Senang Jiwa

Sulaiman Tripa

SELAMA menjalani isolasi, tayangan yang paling sering saya tonton ketika kurang nafsu makan adalah video-video tentang makanan. Pada saat tertentu, tidak ada keinginan untuk makan. Dengan melihat video, ternyata agak berpengaruh.

banner 72x960

Video itu, paling tidak ada empat bentuk. Pertama, video yang dibawakan mereka yang sangat lahap saat mengunyah sesuatu. Sepertinya tidak diperuntukkan untuk etika (makan). Rasa dan selera benar-benar menggugah kita. Risikonya jika yang dimakan itu bukan makanan yang familiar dengan kita.

Kedua, dalam makan tentu tidak boleh abai terhadap sopan santun. Memangnya ada? Pada corak ini, saya melihat ada yang berusaha untuk menampilkan makanan dengan segala subjeknya, sebagai sesuatu yang bisa diperlihatkan dengan baik kepada orang lain.

Memakan sesuatu tetapi dilakukan dengan penuh tata krama.
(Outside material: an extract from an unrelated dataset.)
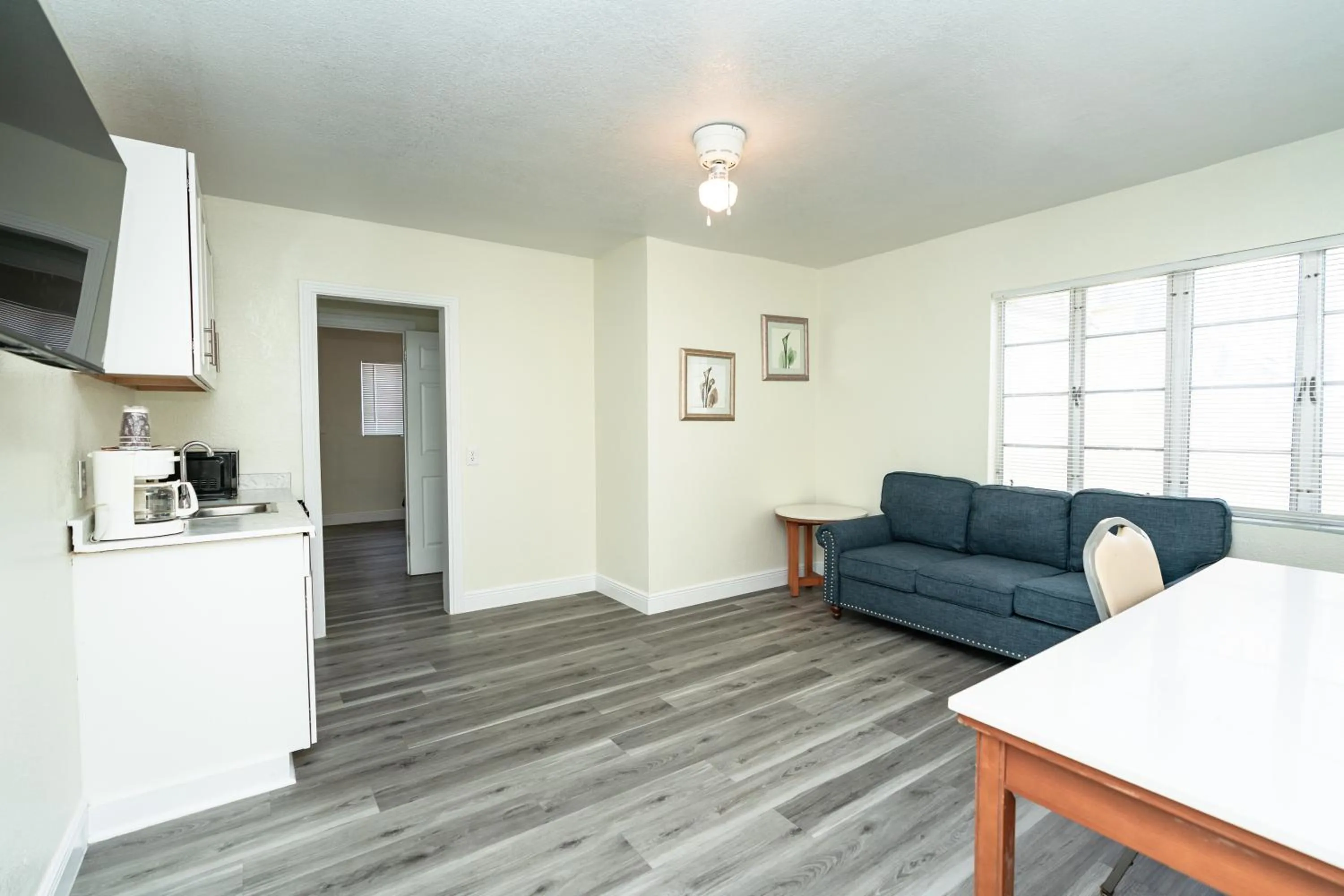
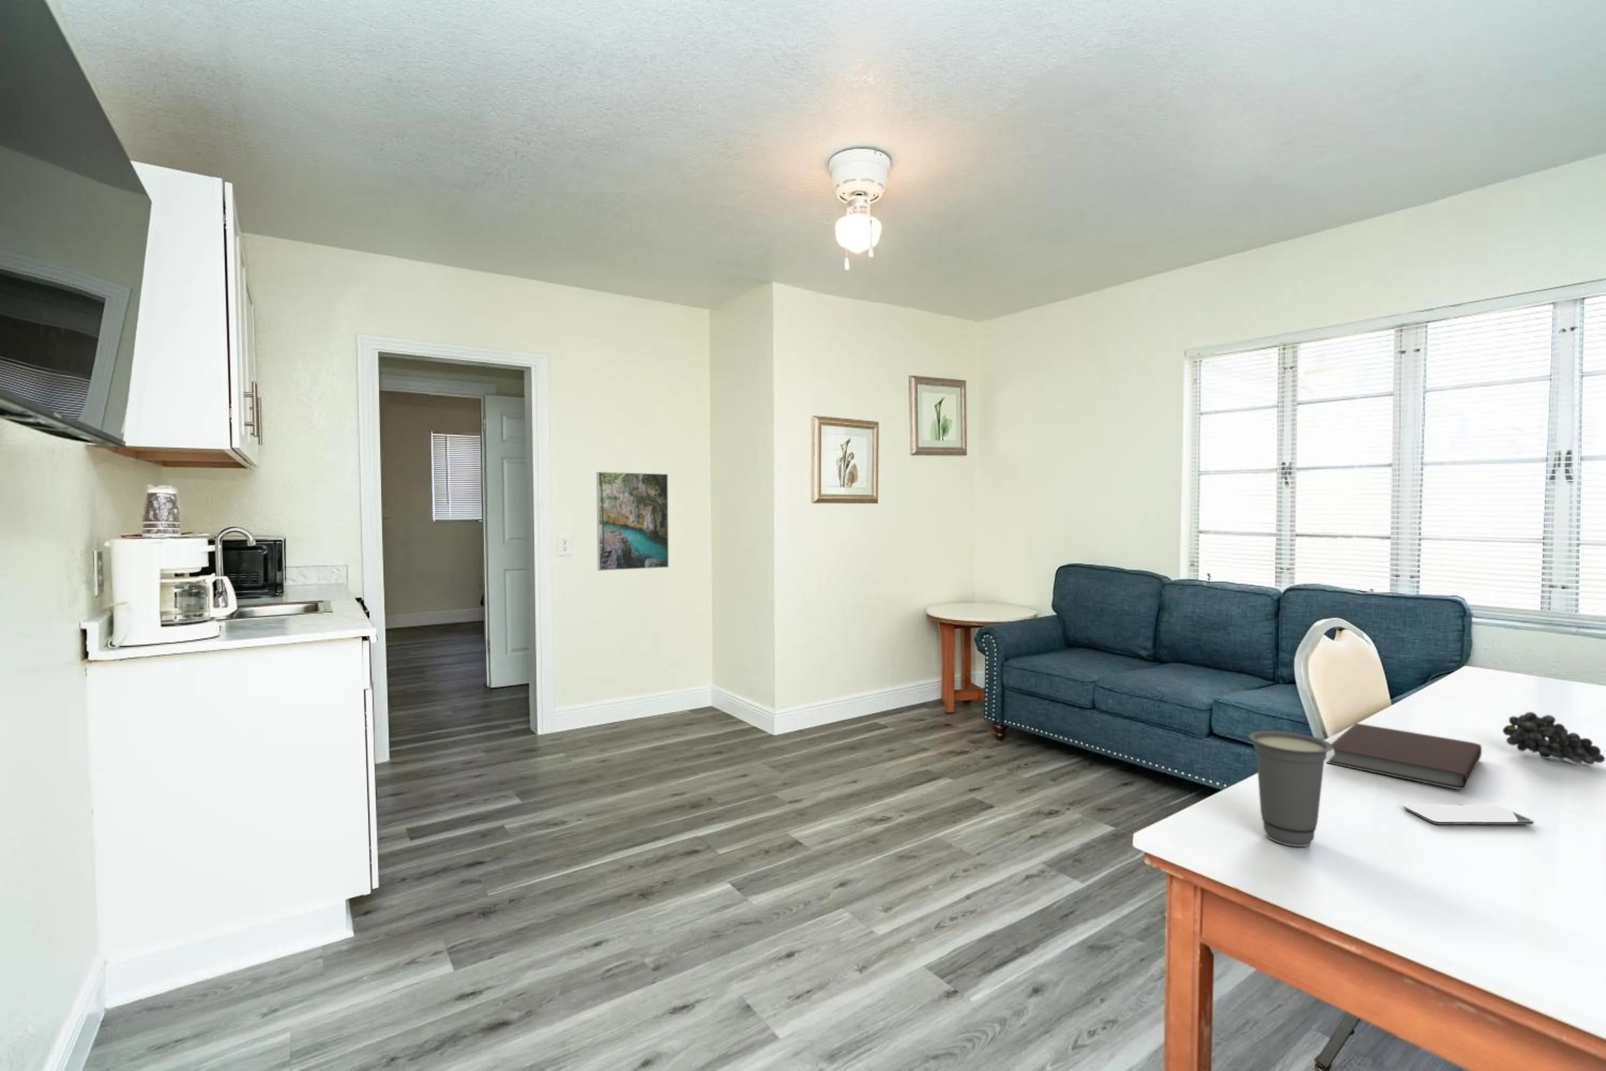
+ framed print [596,471,669,571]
+ cup [1248,730,1334,847]
+ notebook [1326,722,1483,790]
+ fruit [1502,711,1606,765]
+ smartphone [1404,804,1534,825]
Tayangan semacam ini, selalu ada pilihan tempat dan waktu yang tepat, walau hanya untuk kebutuhan makan yang sederhana sekali pun.

Ketiga, orang-orang yang tidak peduli ia sedang berada pada tempat apa. Fokus ke makanan, namun tidak peduli apa yang ada di sekelilingnya. Teringatlah seolah makan hanya soal kebutuhan perut. Padahal tidak sesederhana itu. Tempat makanan dimasak, dengan perlakuan yang seharusnya memperhatikan isi hati dari para penontonnya.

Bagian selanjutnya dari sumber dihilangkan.